The country’s first nuclear weapon was produced in 1982. In all, six were completed, at a rate of fewer than one a year – in line with the output of the Y-Plant. Each, Kemm adds, was individually built and ranged in yield from 10 kilotons (Kt) to 18 Kt – the Hiroshima bomb was about 15 Kt.
All were to the same basic design, being of ‘gun tube’ type. In this design, the enriched uranium is divided into two elements, each too small to have the critical mass needed to produce an explosion. These two elements are positioned at opposite ends of a tube. At detonation, a conventional high explosive is used to blast one of these elements down the tube and into the other, creating critical mass and so generating a nuclear explosion.
The deterrence concept underlying the development of nuclear weapons was, first, to create uncertainty about whether the country had nuclear weapons or not, thereby complicating the strategic planning of the country’s foes.
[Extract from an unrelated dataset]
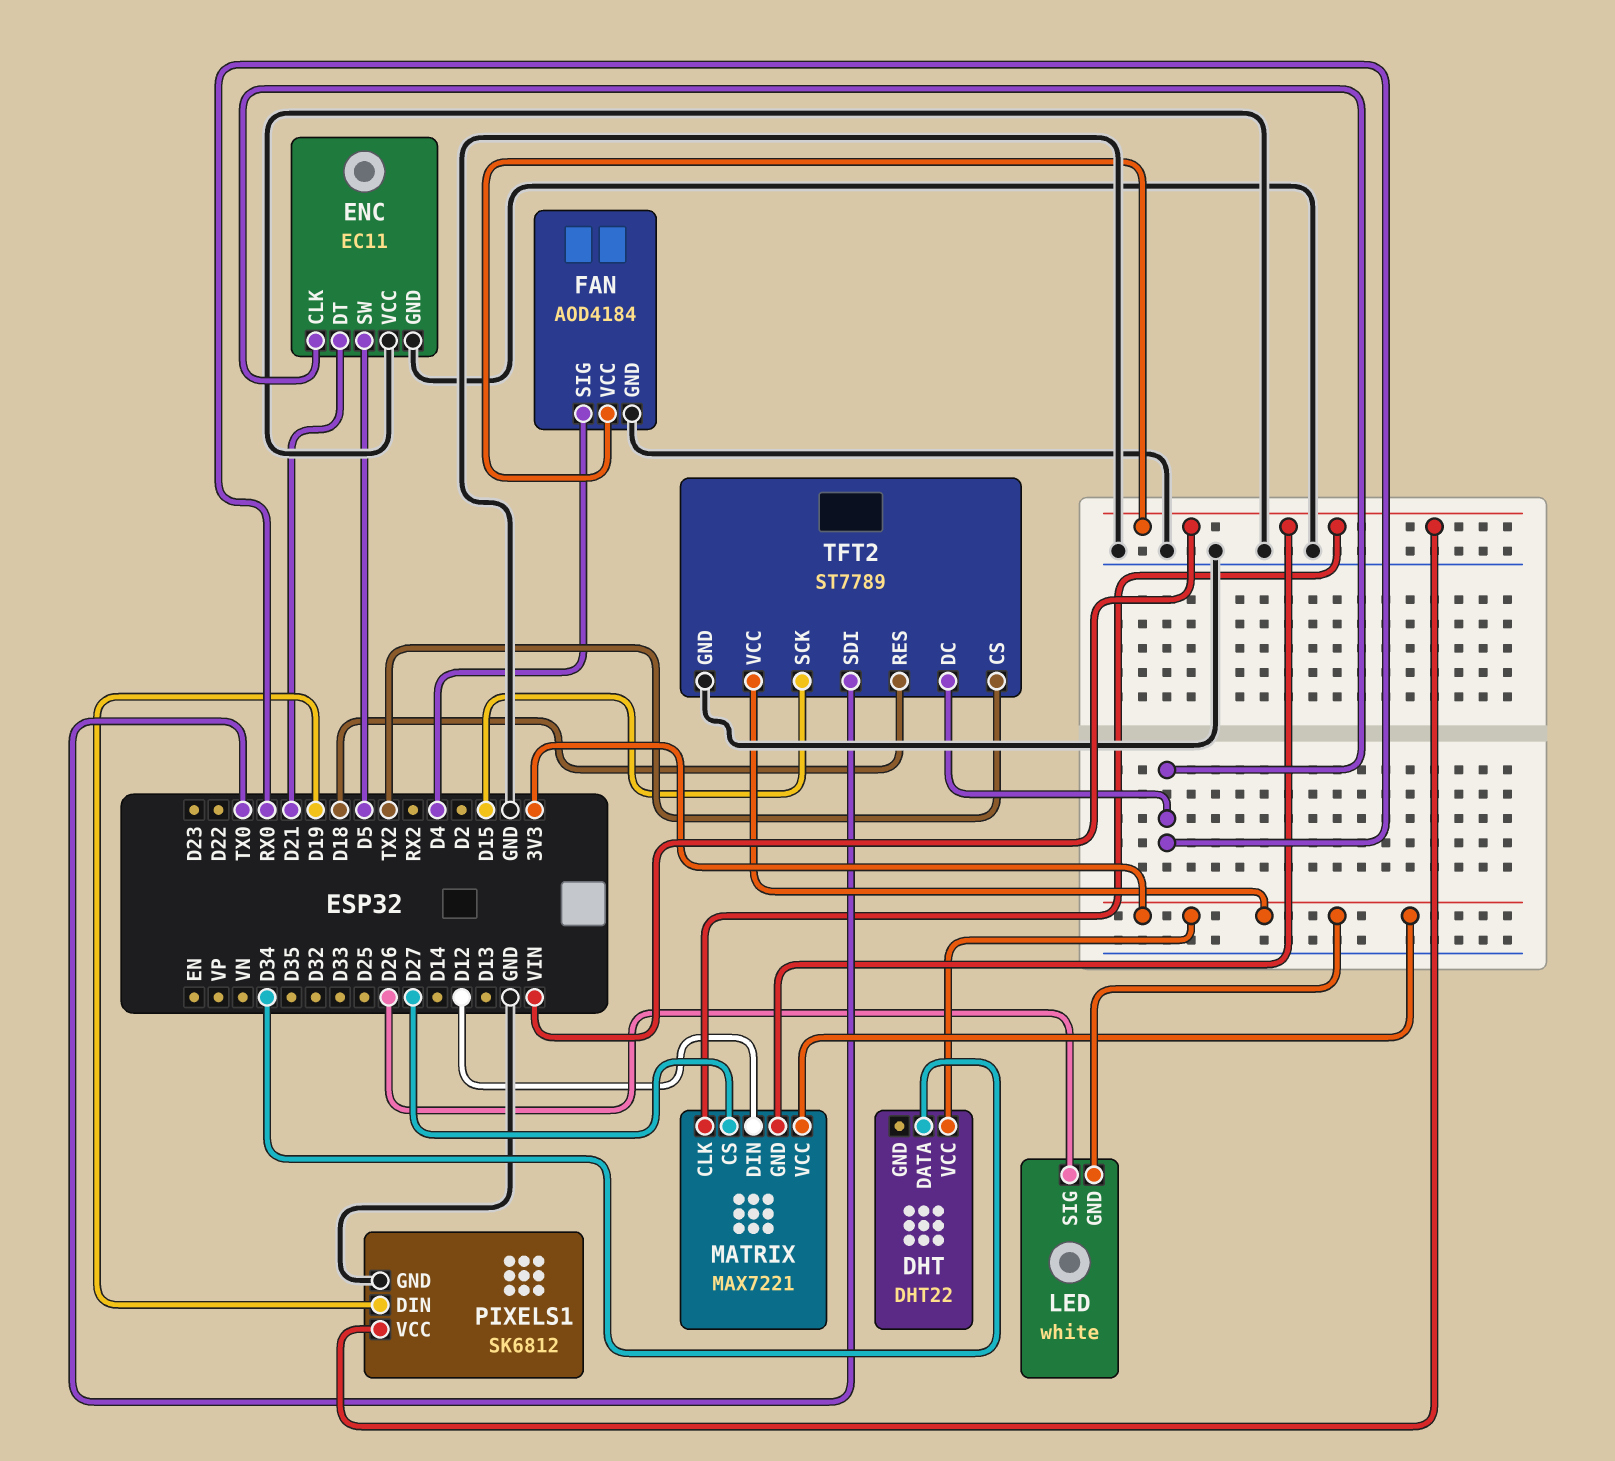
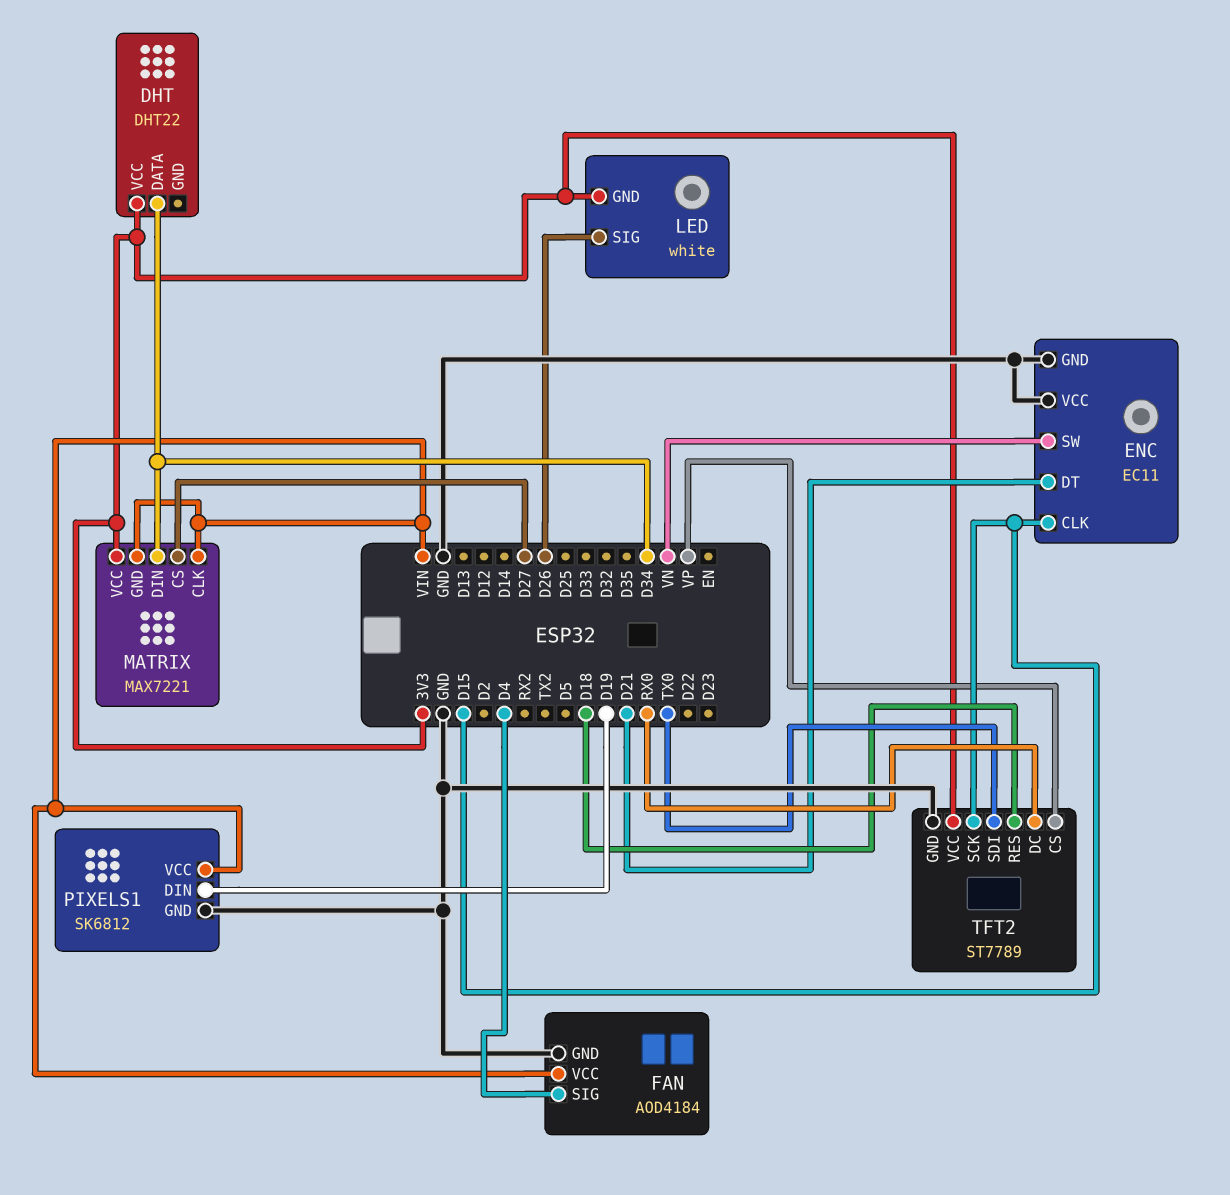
ENC pin CLK: RX0 -> D15
ENC pin SW: D5 -> VN
MATRIX pin DIN: D12 -> D34
TFT2 pin CS: TX2 -> VP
Secondly, if South Africa was subject to a major invasion anyway, Pretoria would secretly reveal the existence of the weapons to Western powers in the hope it would force them to intervene in the crisis.
Finally, the country could carry out a test detonation of a weapon as a warning.
“South African high government politicians and officials thought it would be crazy to actually use nuclear weapons – what would they be used against?” affirms Kemm. “And, if they were used, the USSR would retaliate.” Which raises a lot of questions – for example, if they were never meant to be used, why didn’t South Africa just resort to the much cheaper and simpler option of faking nuclear weapons? (Stumpf estimated the cost of the weapons programme to have been under R680-million in 1995 values.)
In 1989, FW de Klerk became President and, faced by a rapidly changing world, within a short period terminated the nuclear weapons programme. In line with the President’s decision, the Y-Plant was closed in February 1990 and the weapons were dismantled by June 1991. In July 1991, South Africa joined the NPT and supplied the IAEA with an initial inventory of its nuclear material (the highly enriched uranium retrieved from the weapons had been returned to the AEC) in October 1991.
SWORDS INTO PLOUGHSHARES
What advantages has South Africa gained from renouncing nuclear weapons and joining the NPT? For one thing, it eased the way to the conclusion of the African Nuclear Weapons Free (or Pelindaba) Treaty of 2009.
“The NPT forms the basis of global nuclear security,” points out South African Nuclear Energy Corporation (Necsa) CEO Dr Rob Adam. (The AEC was restructured into Necsa in 1999.) “By being part of the NPT club, we contribute to global security. The primary advantage to South Africa was the achievement of the moral high ground by being the first country to voluntarily dismantle a nuclear weapons programme. At the same time, South Africa, through Necsa, transferred the expertise and the highly enriched uranium from the weapons programme into bene- ficial, peaceful applications of nuclear technology by becoming a global market leader in the supply of radioisotopes for medical applications. The signing of the NPT also opened doors for the South African government and the nuclear industry to be accepted into a variety of international collaborative programmes relating to advanced nuclear energy technologies, such as the Generation IV International Forum and various IAEA programmes.”
“As a result of joining the NPT, South Africa got great credibility. It also gave South African nuclear science a great boost,” states Kemm. “The NPT allows South Africa to access various nuclear capabilities and nuclear facilities around the world. We’ve been a model of compliance. As a result, the world would not be afraid of South Africa going back into the business of uranium enrichment. We are now trusted.”